Protein helps in the production of red blood cells; and omega-3s have a preventive effect on atherosclerosis, as they help remove fat from blood vessels and stabilize atherosclerotic plaques.
An epidemiology investigation in Greenland have found that the incidence of ischemic heart disease in Greenlanders is very low, and this is linked to a diet rich in omega-3s.
Omega-3 rich fish are salmon, tuna, mackerel, herring, trout and sardines. We should choose wild rather than farmed fish to avoid toxins.
- Allium and cruciferous vegetables
Both of these groups of vegetables contain organosulfur compounds that allow blood to flow smoothly through the arteries and prevent chronic hypoxia.

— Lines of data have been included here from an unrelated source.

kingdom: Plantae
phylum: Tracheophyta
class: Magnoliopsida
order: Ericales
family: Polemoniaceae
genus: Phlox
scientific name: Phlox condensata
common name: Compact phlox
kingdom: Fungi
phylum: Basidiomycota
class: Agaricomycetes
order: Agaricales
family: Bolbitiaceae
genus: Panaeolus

Studies found that organosulfur compounds reduce cholesterol synthesis in liver cells and inhibit platelet coagulation. If the ability of platelets to clot increases, it tends to cause the blood vessels to narrow.
Organosulfur compounds can also prevent atherosclerosis and reocclusion of treated coronary arteries.
Common allium vegetables: garlic, onions, leeks, green onions and chives.
Cruciferous vegetables: cabbage, cauliflower, broccoli, green cabbage, arugula, cabbage, radish, kale.
- Meat, fish and shellfish
Iron is an essential mineral for the synthesis of hemoglobin. Without enough iron, hemoglobin synthesis will be insufficient and the amount of oxygen carried by red blood cells will be lower.
Meat, fish, and shellfish are ideal iron-rich foods because the rate of absorption and utilization rate of animal iron by the human body is better than that of vegetable iron.
In addition, when consuming foods containing iron, it is important to eat fruits and vegetables rich in vitamin C at the same time to promote iron absorption.
Fruits and vegetables rich in vitamin C: guavas, papayas, grapefruits, strawberries, kiwis, oranges, tomatoes.
Eggs are a very nutritious food that contains the nutrients needed to prevent anemia and produce hemoglobin and red blood cells, including protein, vitamin B6, vitamin B12, folic acid, copper , iron and vitamin D.
Some people worry that eating too many eggs will make their cholesterol levels too high. However, a 2018 exam pointed out that cholesterol in food has little effect on the body, but saturated fatty acids (SFAs) increase the risk of cardiovascular disease. A large egg (50 grams) contains only 1.56 grams of SFA, making it a healthy and affordable food, according to the review.
A balanced diet is a natural way to get the aforementioned nutrients. Dr. Liu told us that his patients had improved cardiac hypoxia after taking medication, developing good eating habits, and exercising properly.